Dovessimo anche bere il veleno dell’odio, dell’invidia, della gelosia… quanto veleno c’è nella nostra comunicazione oggi, quanto odio corre sui social, quanta indifferenza riempie le nostre strade… ebbene con Gesù quel veleno ti scivola via. Non è una questione magica, un atteggiamento superstizioso nei confronti di chissà quale potere occulto, ma della potenza dell’amore, del dono di sé.
L’antidoto all’odio, al veleno che contamina le relazioni umane, le relazioni sociali tra i popoli, è il Vangelo di Gesù che è per tutti i popoli. Quando usi un’immagine di Dio contro qualcun altro, non è il Dio di Gesù, hai tra le mani un feticcio che giustifica te stesso e le tue insicurezze e le tue paure.

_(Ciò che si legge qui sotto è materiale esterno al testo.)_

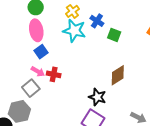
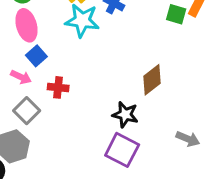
green square: (114, 35) -> (176, 14), moved
pink arrow: (38, 71) -> (21, 77), moved

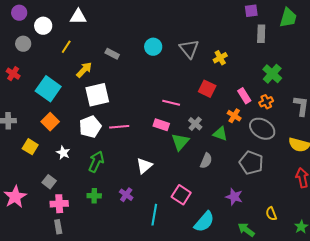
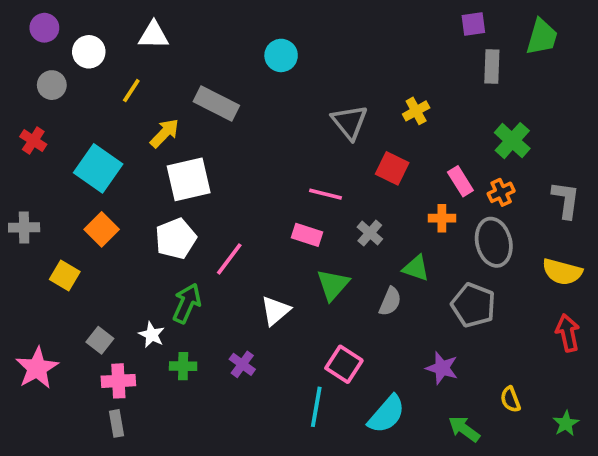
cyan circle: (153, 47) -> (281, 55), moved
gray triangle: (189, 49) -> (350, 122), moved
gray rectangle: (112, 54) -> (216, 104), size x1.6
orange cross: (234, 116) -> (442, 218), turned -32
pink line: (119, 127) -> (229, 259), moved, turned -48
gray ellipse: (262, 129) -> (494, 242), turned 45
green triangle: (220, 134) -> (416, 268), moved
green triangle: (180, 142) -> (333, 285), moved
white star: (63, 153) -> (152, 335), moved
cyan line: (154, 215) -> (316, 407), moved

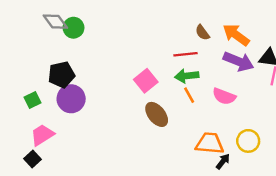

L’atteggiamento di Gesù paradigmatico anche per il discepolo, è di imporre le mani ai malati. Mi piace leggere questo gesto come una carezza. Gesù impone le mani, vale a dire accarezza le persone ferite, le persone malate, vincere l’indifferenza e la distanza con la tenerezza di Cristo.
La tenerezza, dice papa Francesco, lungi dal ridursi a sentimentalismo, è il primo passo per superare il ripiegamento su sé stessi, per uscire dall’egocentrismo che deturpa la libertà umana. La tenerezza di Dio ci porta a capire che l’amore è il senso della vita.
E ci sentiamo chiamati a riversare nel mondo l’amore ricevuto dal Signore, a declinarlo nella Chiesa, nella famiglia, nella società, a coniugarlo nel servire e nel donarci. Tutto questo non per dovere, ma per amore, per amore di colui dal quale siamo teneramente amati.
Questa missione non è esclusiva dei missionari, dei preti, delle consacrate… è responsabilità di tutti. Quando uno incontra Cristo, il Gesù del Vangelo che vince le nostre divisioni, parla il linguaggio della comunione, è l’antidoto al veleno dell’odio e dell’indifferenza scaccia la paura e accarezza la vita ferita, la vita malata, è tenerezza infinita.